Dataset items:
----

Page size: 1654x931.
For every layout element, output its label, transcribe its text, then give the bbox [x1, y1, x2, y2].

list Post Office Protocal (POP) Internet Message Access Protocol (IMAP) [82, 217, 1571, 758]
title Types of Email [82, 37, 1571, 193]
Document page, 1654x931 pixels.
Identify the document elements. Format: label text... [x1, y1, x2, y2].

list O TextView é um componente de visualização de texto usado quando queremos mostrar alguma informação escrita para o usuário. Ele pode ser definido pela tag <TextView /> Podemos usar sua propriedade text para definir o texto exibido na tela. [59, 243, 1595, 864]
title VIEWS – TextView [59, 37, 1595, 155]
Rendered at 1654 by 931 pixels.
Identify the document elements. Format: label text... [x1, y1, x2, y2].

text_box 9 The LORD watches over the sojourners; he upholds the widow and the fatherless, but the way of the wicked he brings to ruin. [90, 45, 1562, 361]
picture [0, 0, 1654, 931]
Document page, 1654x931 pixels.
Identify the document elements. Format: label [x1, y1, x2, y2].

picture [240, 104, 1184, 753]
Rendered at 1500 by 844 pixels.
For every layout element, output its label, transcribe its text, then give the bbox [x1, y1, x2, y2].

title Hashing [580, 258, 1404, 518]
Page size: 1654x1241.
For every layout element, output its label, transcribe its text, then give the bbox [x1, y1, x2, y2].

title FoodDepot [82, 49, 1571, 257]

----

Reproduce the lines of the items verbatim, starting at the line that contains "Rendered at 1654 by 931 pixels." and ending with the last line of the items.

Rendered at 1654 by 931 pixels.
Identify the document elements. Format: label text... [x1, y1, x2, y2].

text_box 9 The LORD watches over the sojourners; he upholds the widow and the fatherless, but the way of the wicked he brings to ruin. [90, 45, 1562, 361]
picture [0, 0, 1654, 931]
Document page, 1654x931 pixels.
Identify the document elements. Format: label [x1, y1, x2, y2].

picture [240, 104, 1184, 753]
Rendered at 1500 by 844 pixels.
For every layout element, output its label, transcribe its text, then give the bbox [x1, y1, x2, y2].

title Hashing [580, 258, 1404, 518]
Page size: 1654x1241.
For every layout element, output its label, transcribe its text, then give the bbox [x1, y1, x2, y2].

title FoodDepot [82, 49, 1571, 257]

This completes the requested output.